I’m no fool, changing my profile photo and my cover photo are not doing anything to change the system. I’m quite aware of that. Reading Biko—which is what I came home to do instead of going to the used book store like originally planned—is useful for my thesis and for brainstorming but not for practical solutions. But at the same time, it is frustrating to read the dismissals of this lack of an indictment. I see people, particularly some of my fellow Black people, thinking unilaterally. I do not sit well with people telling each other to be silent and be quiet when outrage is a natural reaction to this bullshit. I’m a 25-year-old Black male, and the sad thing is that that is an accomplishment in itself. Making it to 25. Alive. What the fuck kind of world do we live in where making it to 25 is something to be celebrated for people of color? For anyone? This is something that my White friends do not have to think about because their lives are rarely threatened in the ways that mine, my brothers, my sisters, and all of those in-between have been threatened. Outrage over Darren Wilson does not mean that we are ignoring Black-on-Black crime, LGBTQI-targeted crime, gender-based violence, or any of the other atrocities of the world. But can’t we have this one day, at-fucking-least, to discuss how the system is jacked up? This one day to reflect on how there is a PATTERN in the murder of young people of color by White police officers? We can be mad about this and be mad about gang violence within our own communities. It is not an either/or situation. But at the end of the day, if those who are meant to protect and serve us are those killing us, doesn’t that trump everything else? If you want to talk about rape or murder within our own communities but the cops we call to handle the situation ignore our calls or are so militarized that we are afraid to call them, what is the next step?

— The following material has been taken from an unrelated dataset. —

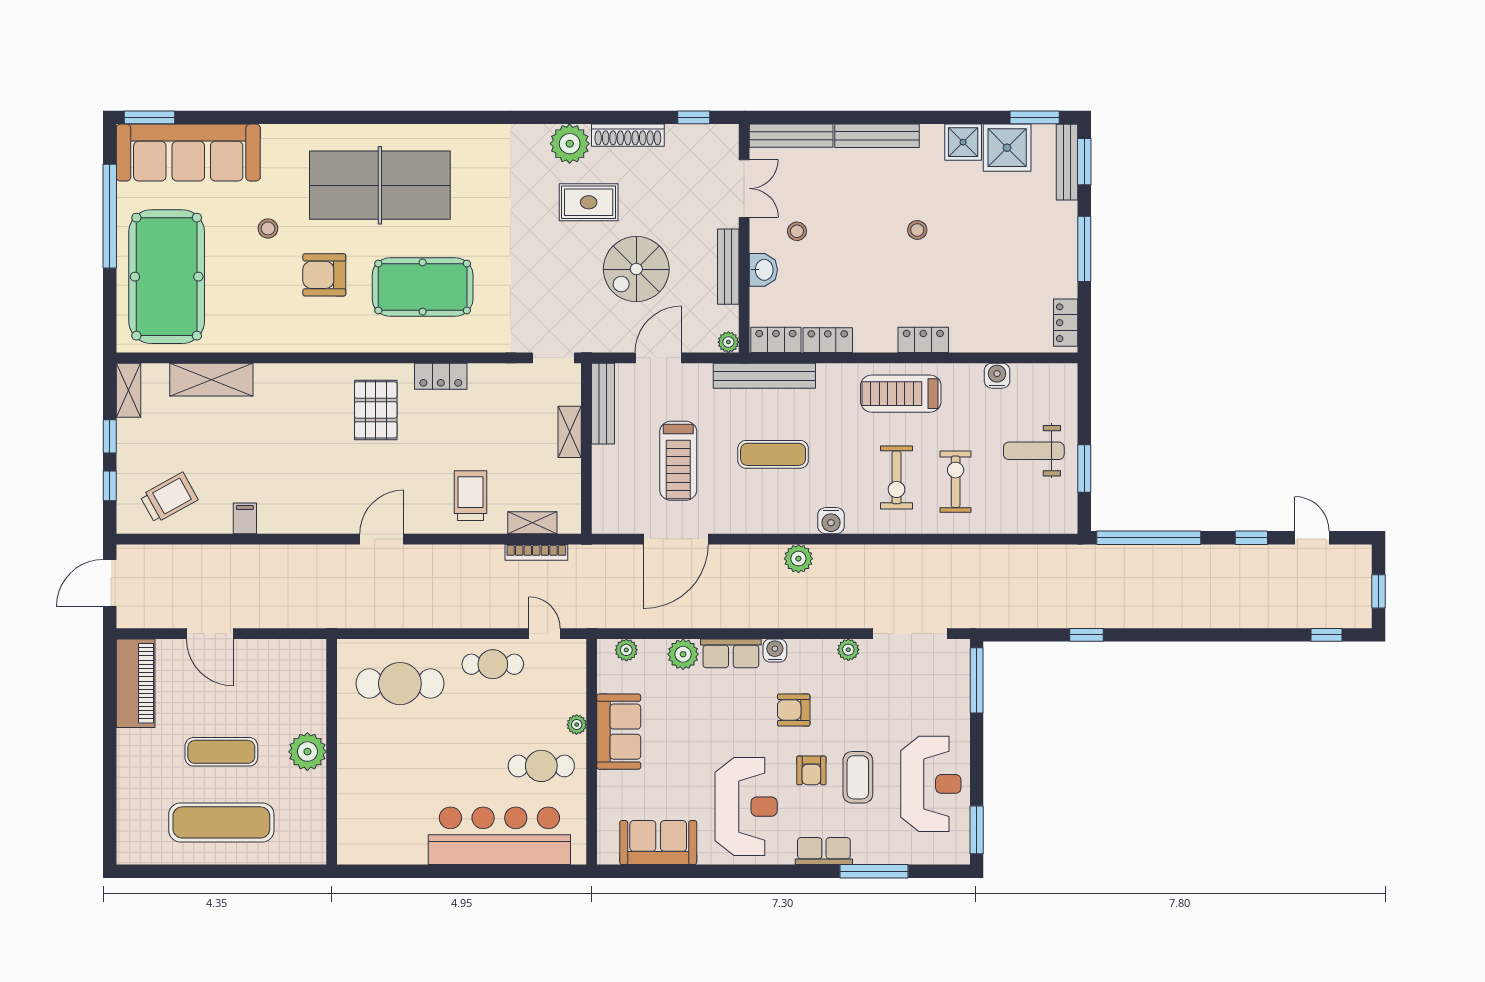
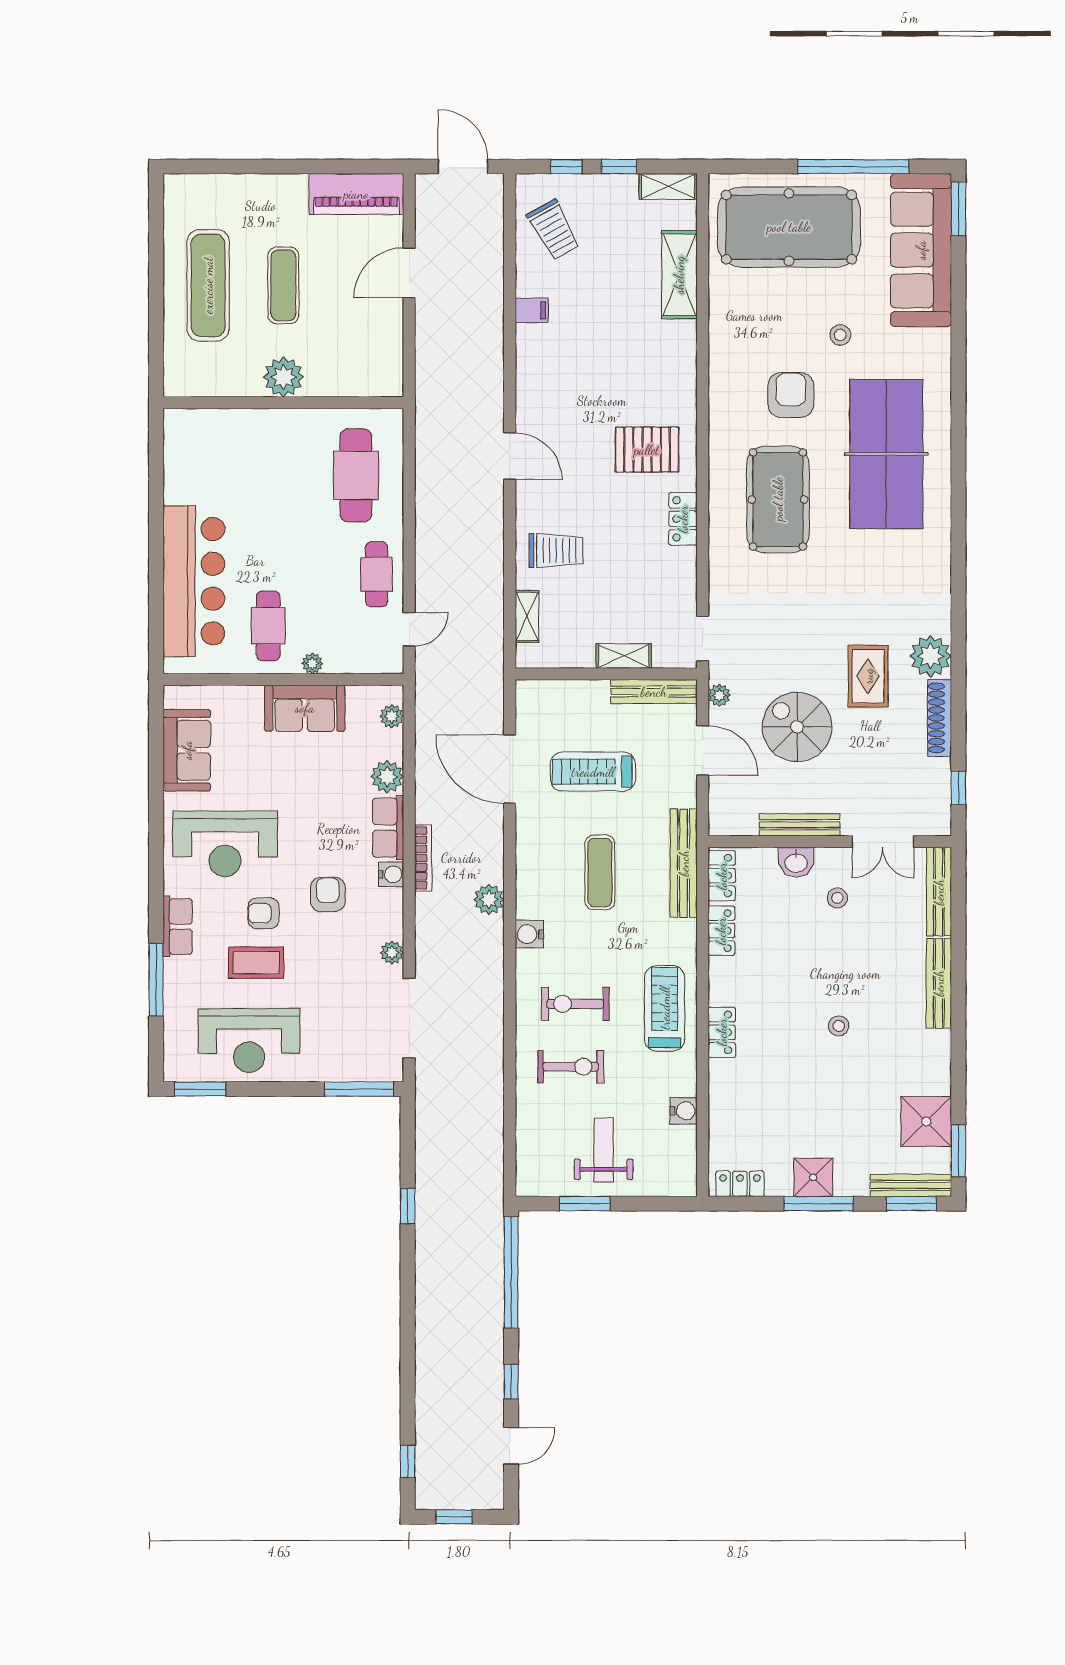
shower: (963, 142) -> (813, 1177), moved
plant: (728, 342) -> (719, 695), moved
bookcase: (536, 552) -> (423, 858), moved, turned 180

So, back to the work. I’m really not sure what is next. Truly unsure and properly frustrated by this sense. But let me tell you, I’ve been reading “The Mis-Education of the Negro” by Carter G. Woodsoon and the parallels are terrifying. I won’t go so far as to say “ain’t shit changed,” but I will say that there has not been enough change. Period. If you choose to ignore the everyday interactions and laws, you can at least choose to look at the statistics and the science that show us that people do not believe that #BlackLivesMatter. I’m on a track to get my PhD in Sociology because I want to teach, I enjoy sociology, I am interested in research, there are not enough people of color in academia, there is the potential of power that a doctorate can lend me in making change, and ultimately because I think I can inspire small changes in the people I teach that will have a ripple effect. But until I’m teaching formally, I will continue to educate informally. My friends, my coworkers, people I meet. I want to make people realize the reality of our situation that is much more than just this case. But outside of these small acts of education and resistance, I’m not sure what to do. The protests in Ferguson have definitely raised the consciousness of some, but looking at this final verdict? I can’t help but wonder how I really make a change as one person, or even as a collective unit. Until then I will do what I do in academia, write—so that others can see through the eyes of another and so that I can sort out my own feelings—, and create art that hopefully awakens people to issues that may be new to them. If you have any suggestions for what else I can do, let me know. Seriously. While my PhD track is pretty set—meaning I do plan on working within the system—, I am really looking for ways in which I can DO more instead of theorizing about it. Because at this point I am at a loss and I am so disappointed that all of this has happened and that none of it is shocking. For my friends who are reading this who may not be people of color, please be an ally. Don’t be complicit in the slaughter and mistreatment of people of color, of anyone.

Just remember that the jury found no probable cause to indict Darren Wilson. No probable cause. Buckets of money and support for Darren Wilson. No trial. No probable cause. No probable cause.